La telefonata con Livia, ad esempio, è un gioiello di equilibrio, misura e nello stesso tempo di esplosività: si riesce a percepire ogni singolo pensiero di Salvo, ogni singola pulsazione del suo cuore, ogni minimo tentativo di isolarsi dalla realtà; lo stesso vale per il dialogo con Antonia sul terrazzo di Marinella, nel quale riesce a rendere, senza fare un solo fiato, l’immagine di un uomo che cade a pezzi, come una lastra di cristallo colpita nel suo punto debole. Peccato per le partner, che non riescono a stare al passo: la sensazione è che la Scarano butti via il dialogo centrale del suo personaggio senza riuscire a rendere quella certo complessa combinazione di nonchalance e cinismo che invece sembra ridursi quasi in un capriccio. Così come nella scena finale, che si regge essenzialmente sullo sguardo e sui respiri di Zingaretti, tra citazioni desichiane e cliffhanger lontani dalla canonica consolazione di un finale montalbaniano.

In questo ‘metodo Catalanotti’ prende forma il ‘metodo Zingaretti’: un metodo che riesce a trovare una piena sintonia con il testo, trasponendone le intenzioni prima ancora dei contenuti narrativi. Un metodo che tiene insieme tutte le arti, da quelle scenografico/sceniche col ritorno negli interni delle belle case Vigatesi (anche se quell’opulenza delle origini non c’è più), a quella cinematografica con inquadrature suggestive e movimenti di macchina che nulla hanno a che fare con la ‘ragioneria televisiva’, passando per una fotografia che sa di pittura, per una partitura musicale costruita dalla combinazione di lunghi dialoghi e profondi silenzi, per un’arte attoriale che offre un ventaglio di interpretazioni a tutto tondo (con una Marina Rocco trascinante e la coppia Bocci-Mazzotta che torna a essere finalmente complice e protagonista).
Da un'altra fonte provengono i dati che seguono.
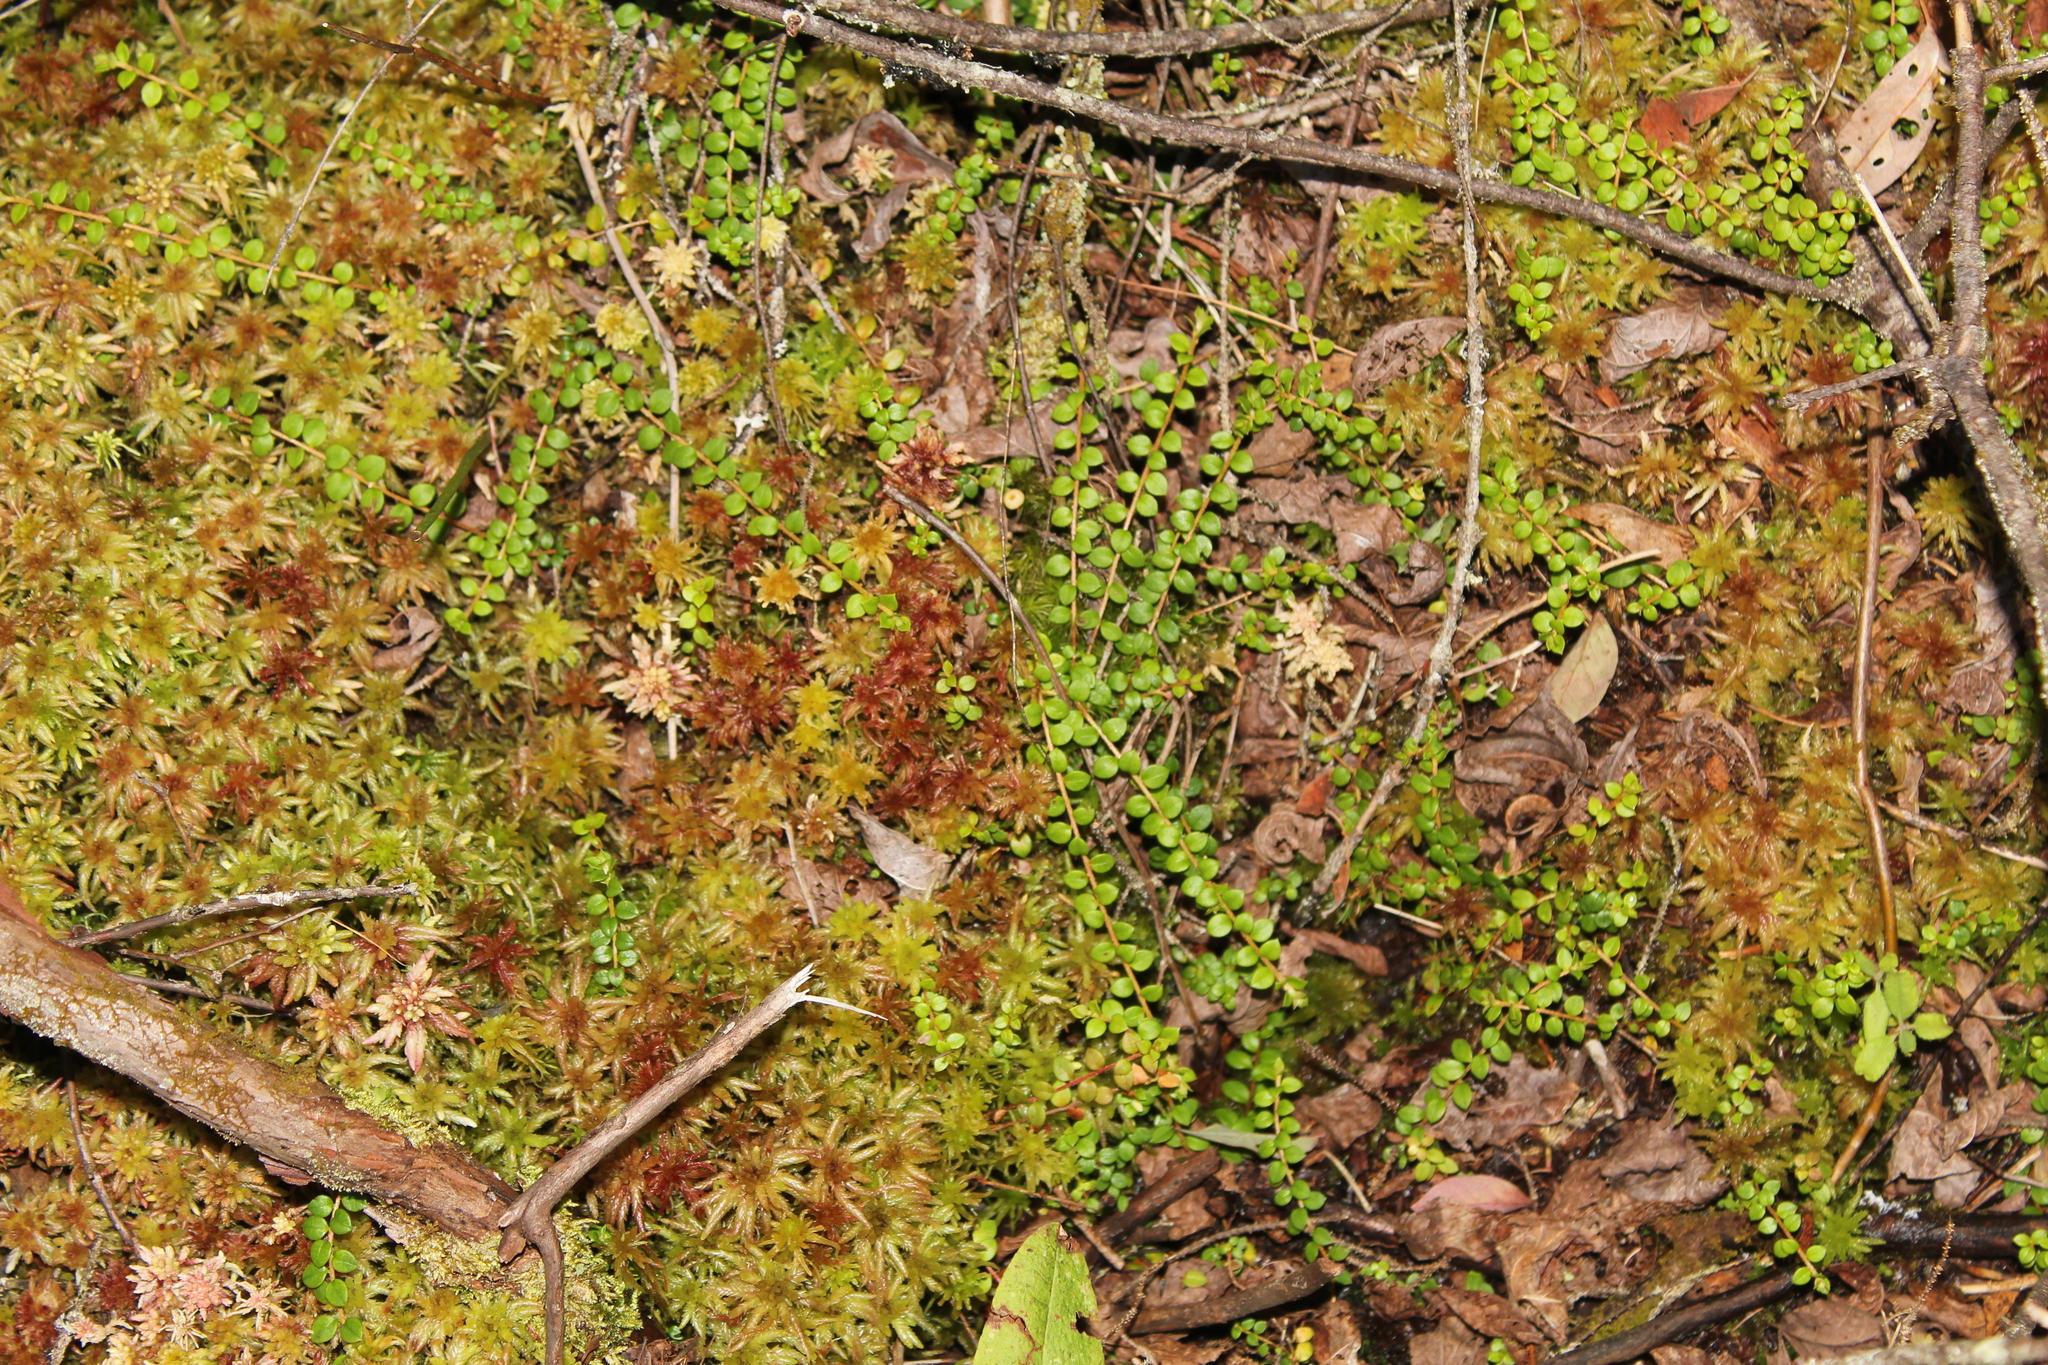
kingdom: Plantae
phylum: Tracheophyta
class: Magnoliopsida
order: Ericales
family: Ericaceae
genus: Gaultheria
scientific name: Gaultheria hispidula
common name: Cancer wintergreen
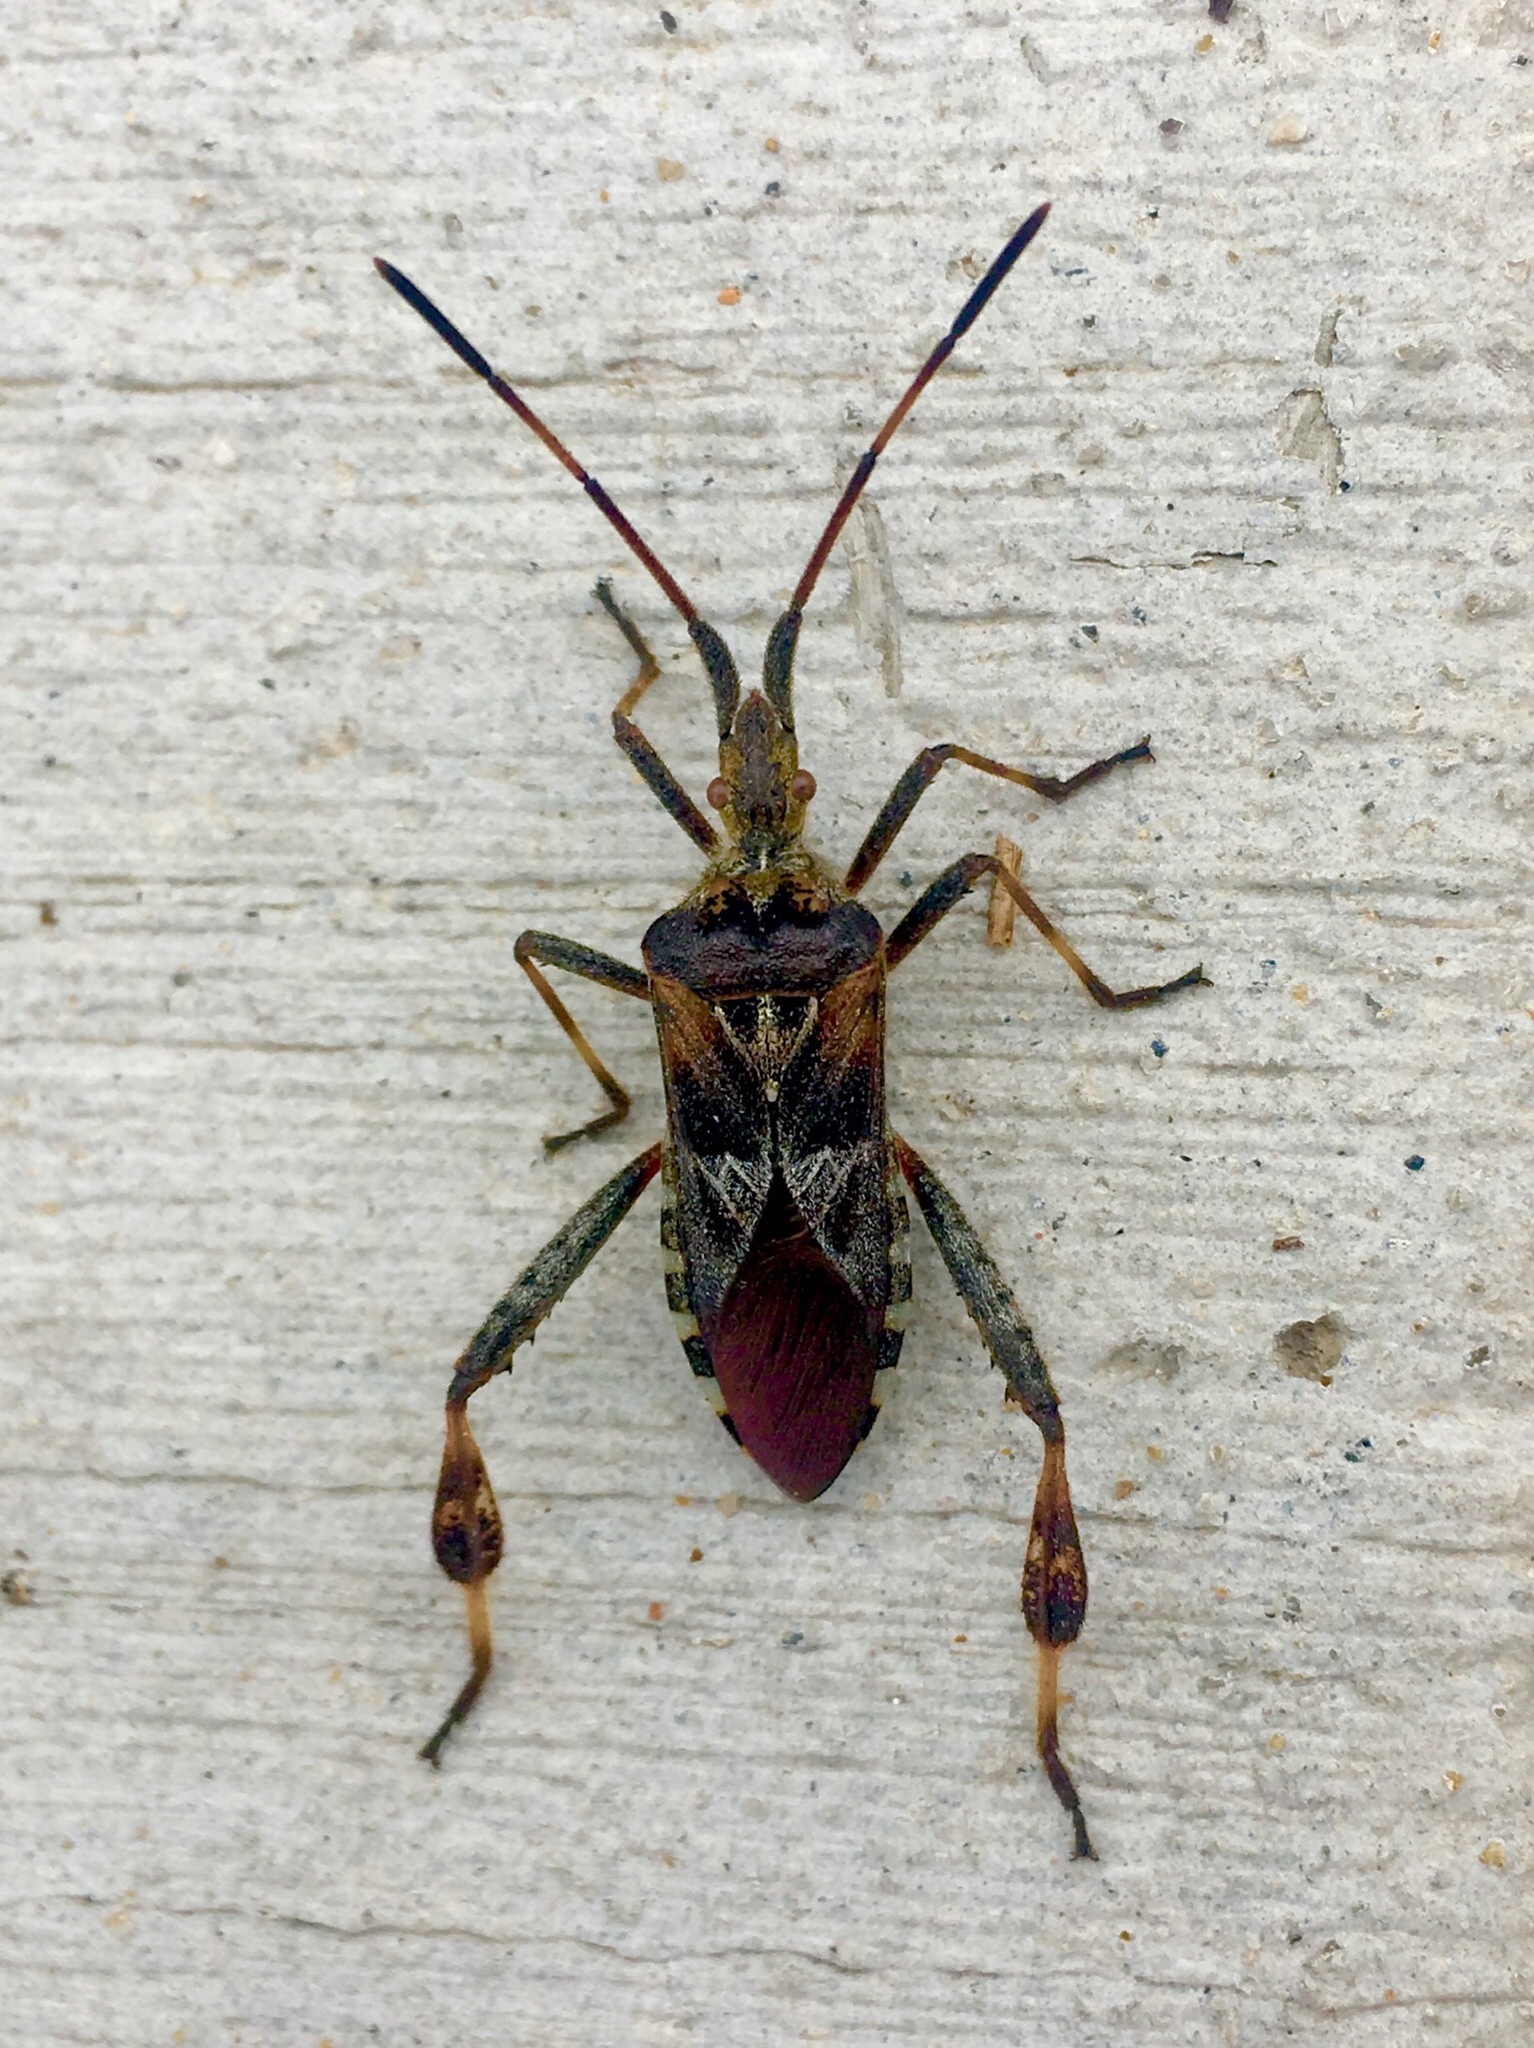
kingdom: Animalia
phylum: Arthropoda
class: Insecta
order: Hemiptera
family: Coreidae
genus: Leptoglossus
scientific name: Leptoglossus occidentalis
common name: Western conifer-seed bug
Il tutto senza fretta, come a voler assaporare ogni piccolo dettaglio di questa ‘messa in scena’ ispirata dal metodo Catalanotti. E vale la pena assaporarla, perché non si sa quanto si dovrà aspettare per gli ultimi due capitoli della collection de Il commissario Montalbano, se mai dovessero essere realizzati. Ma questa è un’altra storia.

Nel frattempo chapeau a Luca Zingaretti e a tutta la squadra: ‘Il metodo Catalanotti’ restituisce un Montalbano sorprendente non solo per come è uscito dalla penna di Camilleri, ma anche per l’intensità interpretativa e l’eleganza realizzativa con cui è arrivato sul piccolo schermo. Lo svelamento nel teatro vuoto ha un che di ancor più struggente visto oggi, dopo un anno di teatri chiusi e la solitudine della pandemia, e quel “Ora siamo qui” finale inquieta, apre all’attesa che la storia si compia, anche se il finale proposto è perfetto per i tempi sospesi che stiamo vivendo. Ma confidiamo in un ritorno che chiuda il ciclo così come l’aveva immaginato Camilleri.